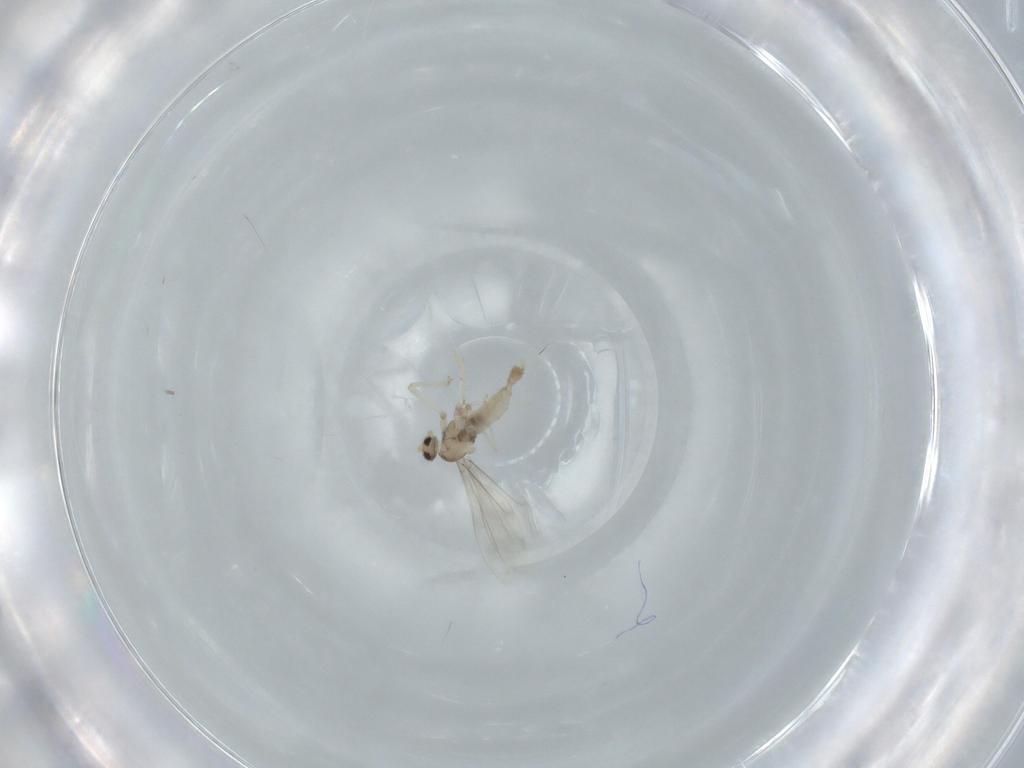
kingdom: Animalia
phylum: Arthropoda
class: Insecta
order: Diptera
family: Cecidomyiidae
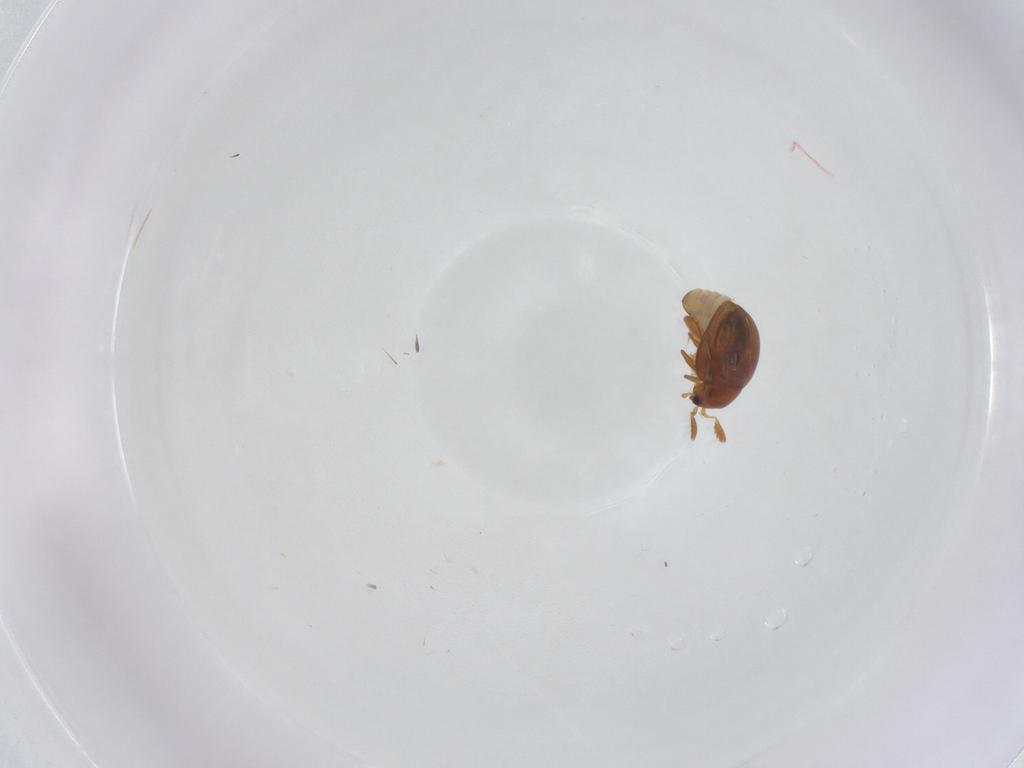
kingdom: Animalia
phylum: Arthropoda
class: Insecta
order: Coleoptera
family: Chrysomelidae
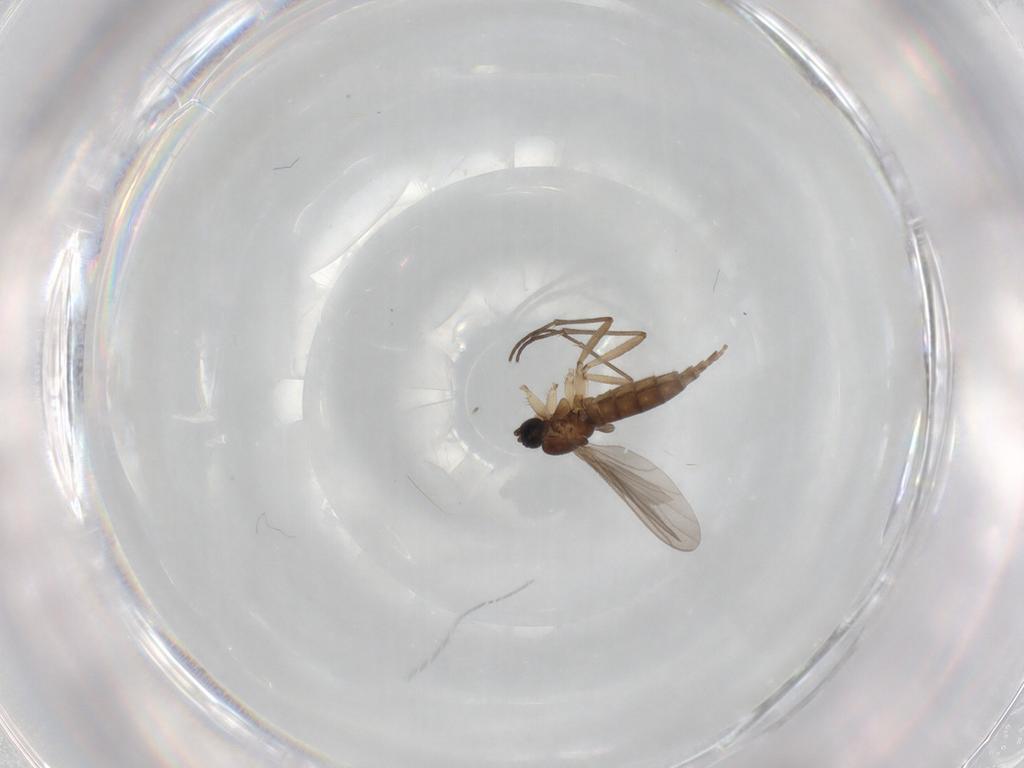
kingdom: Animalia
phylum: Arthropoda
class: Insecta
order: Diptera
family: Sciaridae
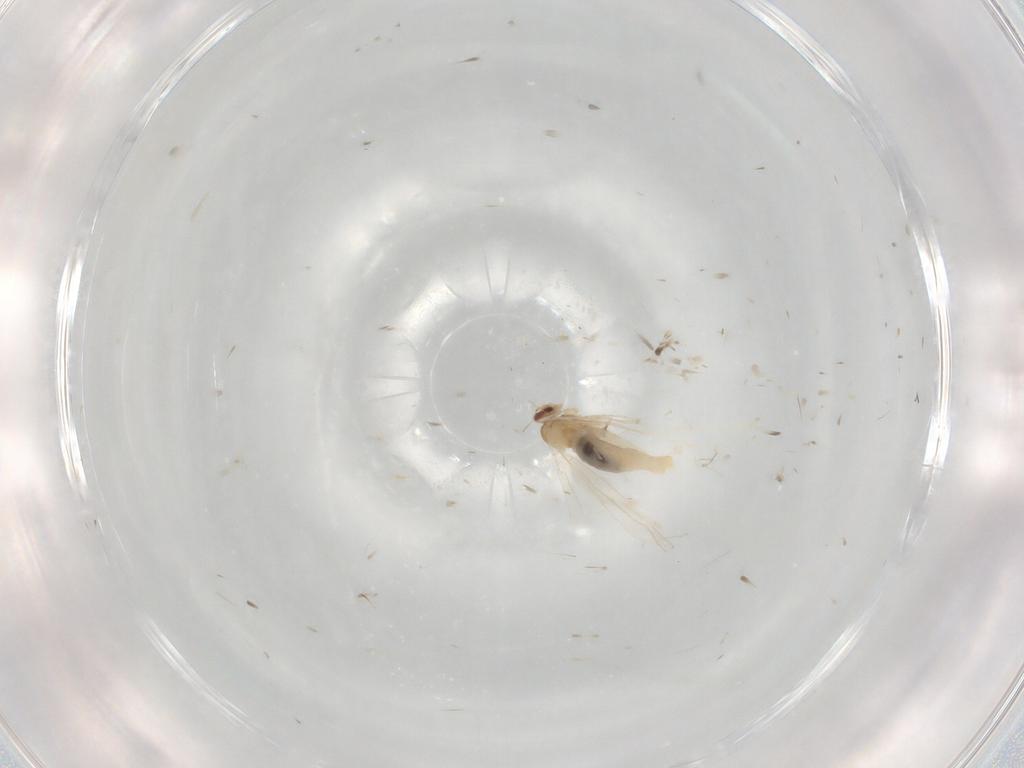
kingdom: Animalia
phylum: Arthropoda
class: Insecta
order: Diptera
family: Cecidomyiidae
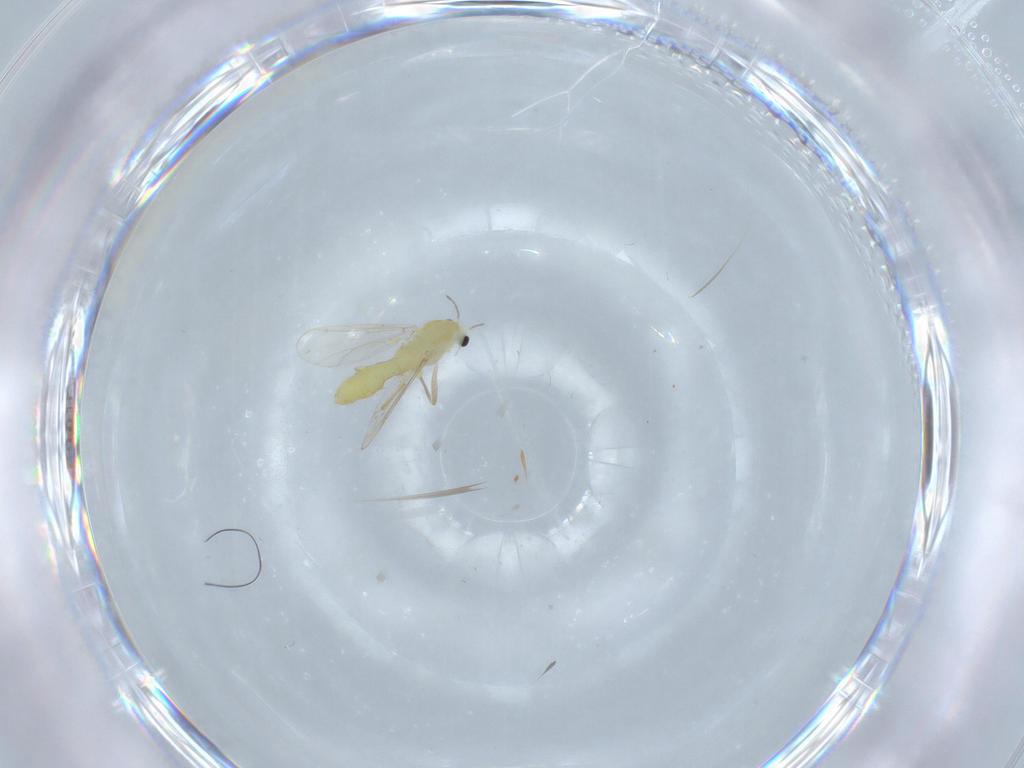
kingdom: Animalia
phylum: Arthropoda
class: Insecta
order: Diptera
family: Chironomidae
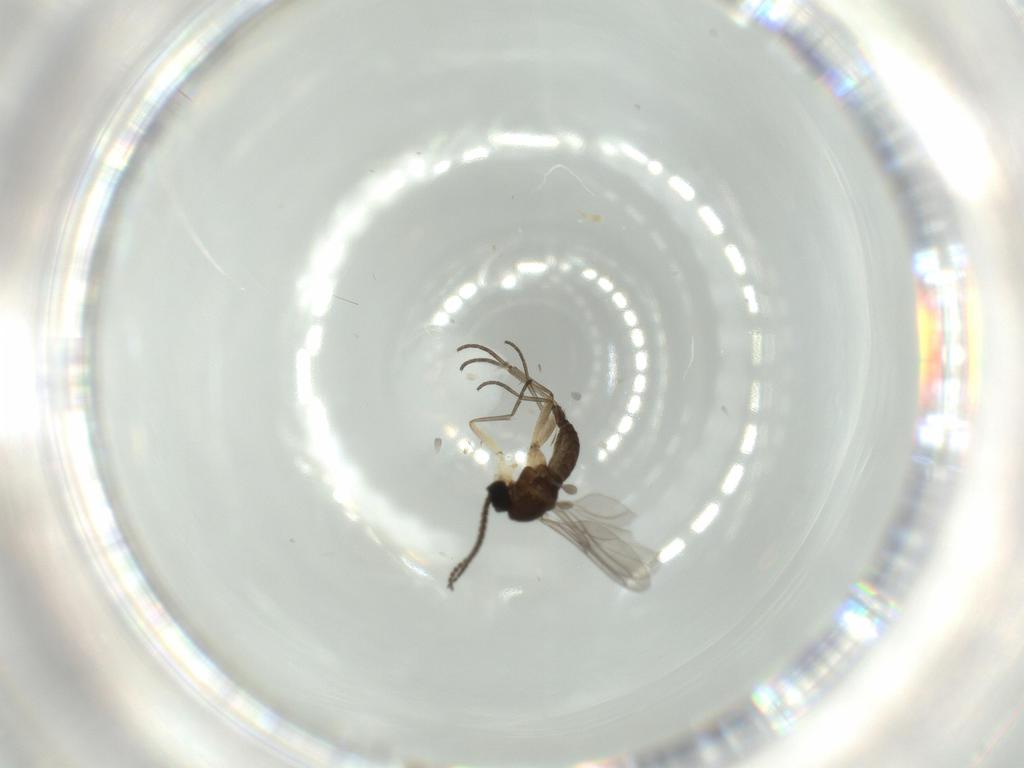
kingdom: Animalia
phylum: Arthropoda
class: Insecta
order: Diptera
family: Sciaridae
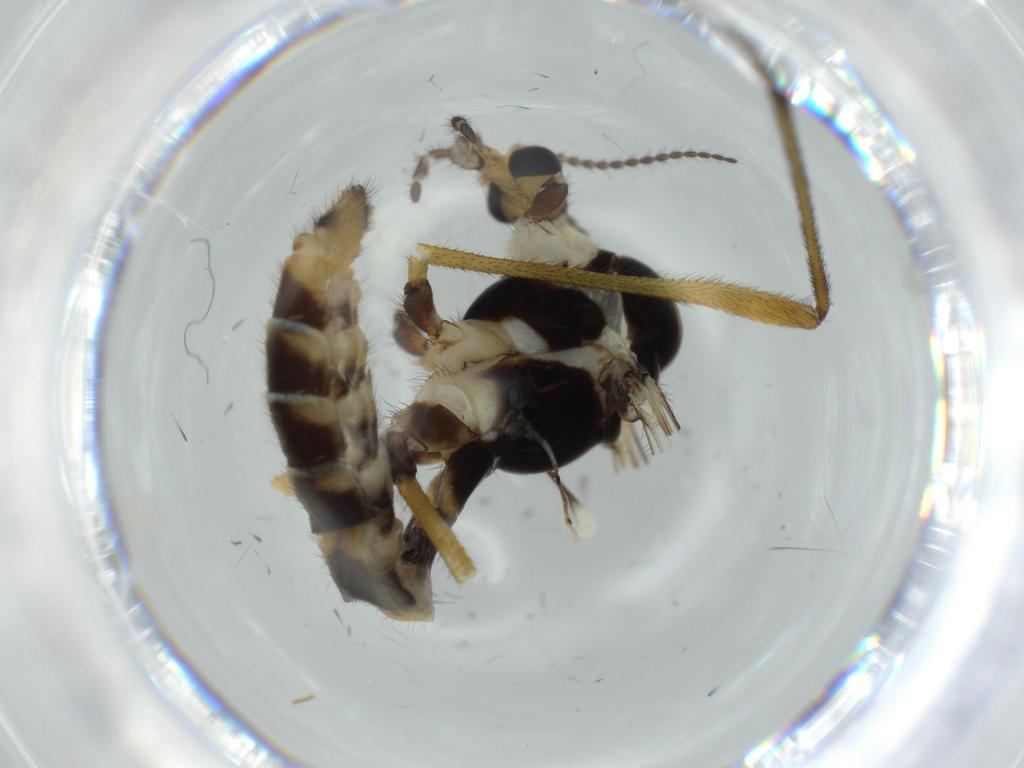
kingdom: Animalia
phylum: Arthropoda
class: Insecta
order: Diptera
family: Limoniidae
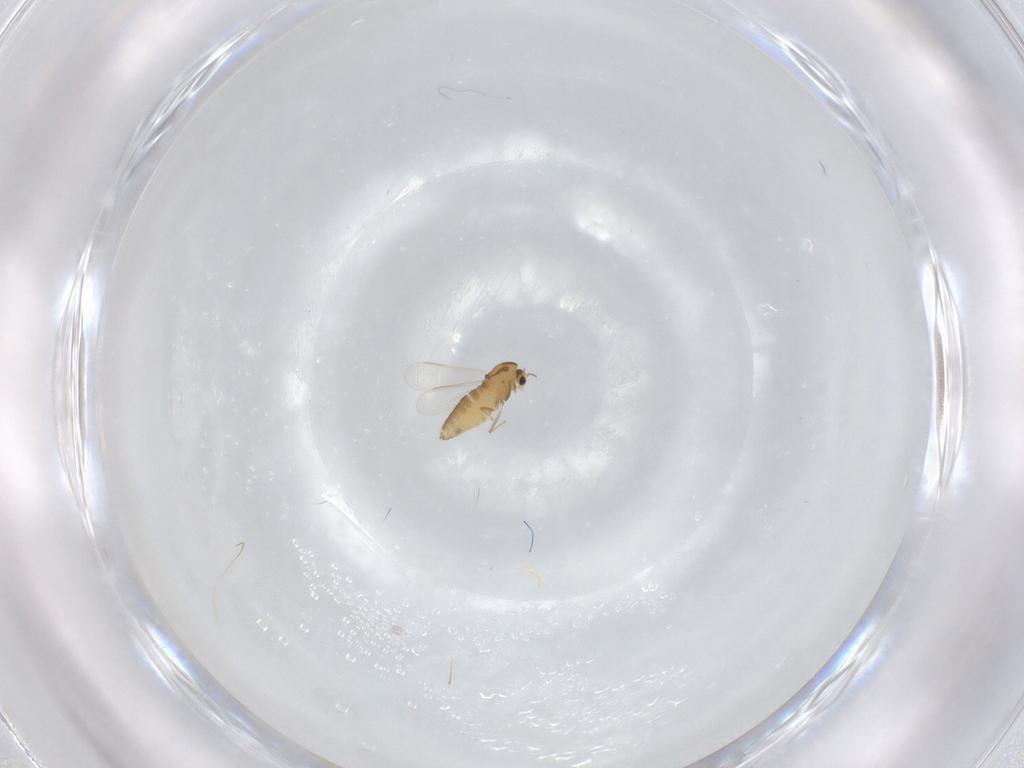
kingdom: Animalia
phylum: Arthropoda
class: Insecta
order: Diptera
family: Chironomidae
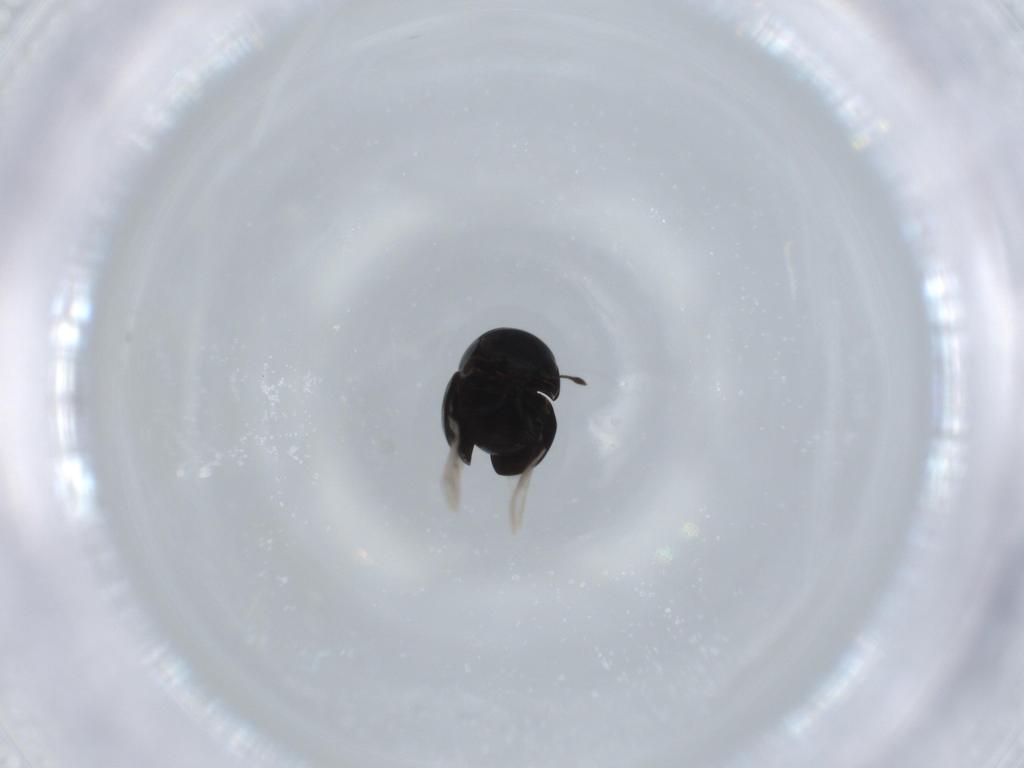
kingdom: Animalia
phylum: Arthropoda
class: Insecta
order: Coleoptera
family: Cybocephalidae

+-------+

### [Directions]
Could you pull every classification line out of the data above, word for word and in the same order, leaving out the pictures?

### [Result]
kingdom: Animalia
phylum: Arthropoda
class: Insecta
order: Diptera
family: Cecidomyiidae
kingdom: Animalia
phylum: Arthropoda
class: Insecta
order: Coleoptera
family: Chrysomelidae
kingdom: Animalia
phylum: Arthropoda
class: Insecta
order: Diptera
family: Sciaridae
kingdom: Animalia
phylum: Arthropoda
class: Insecta
order: Diptera
family: Cecidomyiidae
kingdom: Animalia
phylum: Arthropoda
class: Insecta
order: Diptera
family: Chironomidae
kingdom: Animalia
phylum: Arthropoda
class: Insecta
order: Diptera
family: Sciaridae
kingdom: Animalia
phylum: Arthropoda
class: Insecta
order: Diptera
family: Limoniidae
kingdom: Animalia
phylum: Arthropoda
class: Insecta
order: Diptera
family: Chironomidae
kingdom: Animalia
phylum: Arthropoda
class: Insecta
order: Coleoptera
family: Cybocephalidae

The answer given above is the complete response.